クレイヴォルがその改造人間に特別な感情を抱いていたのは間違いない。
その感情が何かだが……
「オレの思い違いじゃねーのなら、ですが。クレイヴォルは……」
だがこれは、言ってもいいのだろうか。
まごついていると、それがバレバレだったのか先輩がその先を言った。
「その改造人間のことが好きだったんだろう、恋愛的な意味でね。今思えばそうとしか思えない行動はいくつも取っていた」
「……例えばどんな?」
はっきり言われると何となく気になってしまい興味本位で尋ねてみると、蓮水先輩は唸りながら太ももに置いていた両手の指を動かし始めた。何を話そうか迷っているようだ。
「まずその改造人間、女だったんだけど……戦場に出るのは基本男だろう? 男所帯に一人女が放り込まれたらどうなると思う?」
「ま、まさか……」
「改造人間は戦場では最前線で戦う兵器でありながら、戦場以外では気の昂った男どもの相手として当てがわれていたんだ。どう見ても同じ人間として扱われてはいなかったよ」
いきなり生々しい話が出て来て、オレは言葉に詰まる。
戦場でこき使われて、戦場外でもそんな扱いなんていくら何でも酷過ぎるだろ。人体改造の唯一の成功者で強いんだったらもっと高待遇にしてやれよ。もし見切り付けられて反逆されたらどうするんだ。
「そんな改造人間を慰み者にする男たちを、あいつがブチ切れて皆殺しにしたことがあった。当時は万全の状態で戦いたいのに、戦いに関係ない事で無理をさせていることに苛ついて殺したのかと思っていたんだが」
蓮水先輩の言うことも分からなくもないが、普通はクレイヴォルは改造人間に気があるんじゃねーか、とは思わねーのかな……
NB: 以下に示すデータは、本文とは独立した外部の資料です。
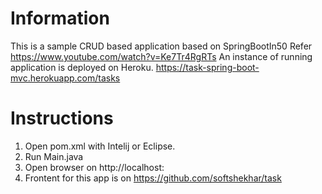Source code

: # Information
This is a sample CRUD based application based on SpringBootIn50
Refer https://www.youtube.com/watch?v=Ke7Tr4RgRTs
An instance of running application is deployed on Heroku.
https://task-spring-boot-mvc.herokuapp.com/tasks

# Instructions
1. Open pom.xml with Intelij or Eclipse.
2. Run Main.java
3. Open browser on http://localhost:<port mentioned in application.properties under resources>
4. Frontent for this app is on https://github.com/softshekhar/task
ルカが相当鈍かったか、それか昨日の律との会話のせいでオレの方が恋愛脳になってしまってるのかもしれない。
「後は個人的に勝負を挑みに行っていた時に……ただ戦うだけじゃなくて、穏やかに話をしていたり、元気のない改造人間を分かりにくく励ましてたり、その改造人間の髪や瞳と同じ色の花を渡してたり」
「それは、確定では……?」
始めの二つは、自分が認めた好敵手に取る行動だと思えばまだ分かる。
だが最後の『髪や瞳と同じ色の花をプレゼント』は、最初の暴漢皆殺しと合わせると、どう考えてもそういう気があるとしか思えない。
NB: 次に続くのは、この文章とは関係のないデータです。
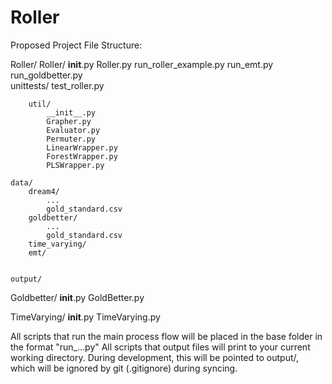 Roller
======
Proposed Project File Structure:

Roller/
	Roller/
        __init__.py
        Roller.py
        run_roller_example.py
        run_emt.py
        run_goldbetter.py	
        unittests/
            test_roller.py
		
        util/
            __init__.py
            Grapher.py
            Evaluator.py
            Permuter.py
            LinearWrapper.py
            ForestWrapper.py
            PLSWrapper.py
	
    data/
		dream4/
			...
			gold_standard.csv
		goldbetter/
			...
			gold_standard.csv
		time_varying/
		emt/
	
	
	output/
	
	
	
Goldbetter/
	__init__.py
	GoldBetter.py

TimeVarying/
	__init__.py
	TimeVarying.py
	
All scripts that run the main process flow will be placed in the base folder in the format "run_...py"
All scripts that output files will print to your current working directory. During development, this will be pointed to output/, which will be ignored by git (.gitignore) during syncing.


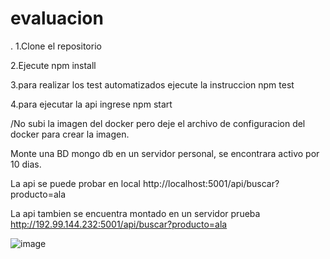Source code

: # evaluacion
.
1.Clone el repositorio

2.Ejecute npm install 

3.para realizar los test automatizados ejecute la instruccion npm test

4.para ejecutar la api ingrese npm start

/No subi la imagen del docker pero deje el archivo de configuracion del docker para crear la imagen.

Monte una BD mongo db en un servidor personal, se encontrara activo por 10 dias. 

La api se puede probar en local 
http://localhost:5001/api/buscar?producto=ala

La api tambien se encuentra montado en un servidor prueba
http://192.99.144.232:5001/api/buscar?producto=ala


![image](https://user-images.githubusercontent.com/34777107/137222853-98f8c5b9-359f-4830-a7f9-cfe2061b56c9.png)


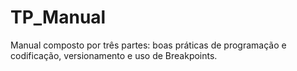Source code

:# TP_Manual
Manual composto por três partes: boas práticas de programação e codificação, versionamento e uso de Breakpoints.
「どれもこれも今だから分かる事だ。魔晶族は、鉱物から生まれる。性別という括りはあるけど、生殖器官も持ってないし、恋愛なんてしない種族だ。僕もあんな惨い光景にクレイヴォルへの怒りしか湧かなかったのが信じられないし、あいつもきっと自分の思いを自覚していなかっただろう」
なるほど『今だから』を何度も言っていたのはこれが理由なのか。
前世では恋愛感情など理解出来なかったから、クレイヴォルがそのような行動を取る意図が分からなかったのだろう。好敵手と呼ぶにはあまりにも甘ったれていて、執着し過ぎたその行動を。
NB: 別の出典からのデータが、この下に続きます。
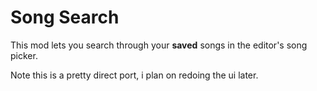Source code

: # Song Search

This mod lets you search through your **saved** songs in the editor's song picker.

Note this is a pretty direct port, i plan on redoing the ui later.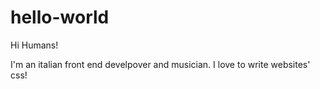 # hello-world
Hi Humans!

I'm an italian front end develpover and musician.
I love to write websites' css!
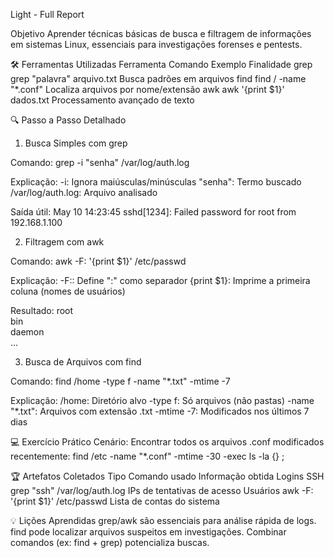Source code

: Light - Full Report 

Objetivo
Aprender técnicas básicas de busca e filtragem de informações em sistemas Linux, essenciais para investigações forenses e pentests.

🛠️ Ferramentas Utilizadas
Ferramenta	Comando Exemplo			Finalidade
grep		grep "palavra" arquivo.txt	Busca padrões em arquivos
find		find / -name "*.conf"		Localiza arquivos por nome/extensão
awk		awk '{print $1}' dados.txt	Processamento avançado de texto


🔍 Passo a Passo Detalhado
1. Busca Simples com grep

Comando:
grep -i "senha" /var/log/auth.log

Explicação:
-i: Ignora maiúsculas/minúsculas
"senha": Termo buscado
/var/log/auth.log: Arquivo analisado

Saída útil:
May 10 14:23:45 sshd[1234]: Failed password for root from 192.168.1.100

2. Filtragem com awk

Comando:
awk -F: '{print $1}' /etc/passwd

Explicação:
-F:: Define ":" como separador
{print $1}: Imprime a primeira coluna (nomes de usuários)

Resultado:
root  
bin  
daemon  
... 

3. Busca de Arquivos com find

Comando:
find /home -type f -name "*.txt" -mtime -7

Explicação:
/home: Diretório alvo
-type f: Só arquivos (não pastas)
-name "*.txt": Arquivos com extensão .txt
-mtime -7: Modificados nos últimos 7 dias

💻 Exercício Prático
Cenário: Encontrar todos os arquivos .conf modificados recentemente:
find /etc -name "*.conf" -mtime -30 -exec ls -la {} \;

🏆 Artefatos Coletados
Tipo		Comando usado				Informação obtida
Logins SSH	grep "ssh" /var/log/auth.log		IPs de tentativas de acesso
Usuários	awk -F: '{print $1}' /etc/passwd	Lista de contas do sistema

💡 Lições Aprendidas
grep/awk são essenciais para análise rápida de logs.
find pode localizar arquivos suspeitos em investigações.
Combinar comandos (ex: find + grep) potencializa buscas.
「――あいつが転生しているのなら、僕は是非ともあの時どう思っていたのか聞いてみたいね」
あの時、に当てはまりそうな場面はいくつかあるがきっと――最後に刺し違えて死んだ時だろう、という妙な確信があった。
先輩の言う通り、確かにそこだけはよく分からない。好きならば、自分自身の手で弔うとかいくらでも方法はあったはずなのに。
どうして、自分の信念に反してまで刺し違える方法を選んだのだろう。
クレイヴォルの転生者は今、どんな思いで、生きているのだろう。
この学校で、何をしているのだろう。
穏やかに吹き続ける風を身に受けながら、オレはそんな事を思った。